Workzoom handles the people management essentials that Antiguan employers need:
- Social Security and Medical Benefits calculations applied automatically, with ceiling tracking per employee
- Leave management that tracks every type (annual, sick, maternity, bereavement) with accruals, balances, and approval workflows
- Employee records that meet Labour Code requirements for written terms of employment
- Performance documentation that creates the paper trail termination situations demand
- Scheduling and timekeeping with overtime calculations at the correct statutory rates
- Reporting for Social Security Board filings and Inland Revenue returns
All four suites. One platform, one employee record, one login. Starting at $4 per employee per month. No implementation fees. No long-term contracts. Month-to-month.

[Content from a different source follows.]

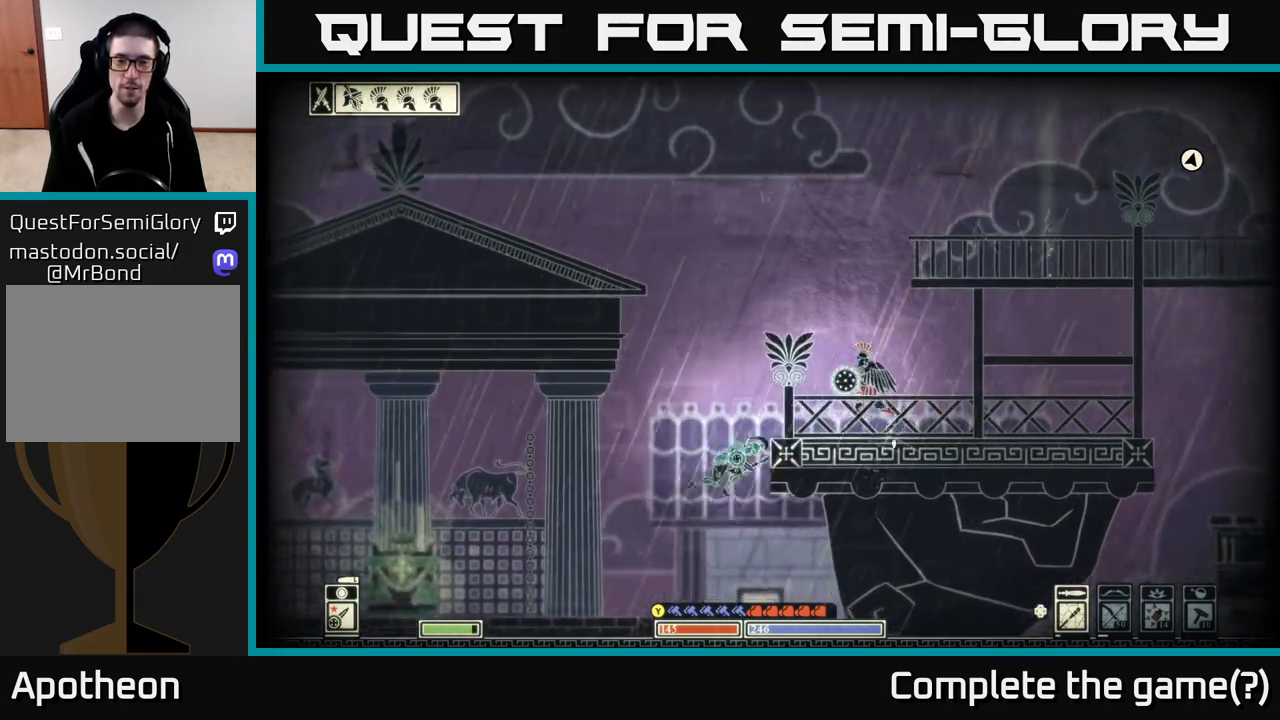
{"buttons": [], "left_stick": "right", "right_stick": "down-right", "events": [[67, "left_stick", "center"], [200, "left_stick", "left"], [317, "right_stick", "down-right"], [417, "left_stick", "center"], [467, "left_stick", "right"]]}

For a 75-employee business in Antigua, that’s US$300 per month for the full platform. Compare that to the cost of one incorrectly calculated severance payment or one missed Social Security filing.
The Bottom Line
Antigua and Barbuda is a small market with real compliance expectations. The Labour Code has teeth. The Social Security Board collects what it’s owed. And the Labour Commissioner’s office exists in particular to hold employers accountable.
The employers who manage people well here aren’t the ones with the biggest HR teams. They’re the ones who stopped treating compliance as something they’ll sort out later.
If your employee records live in a filing cabinet and your leave tracking lives in someone’s head, that’s not a system. That’s a liability with a countdown.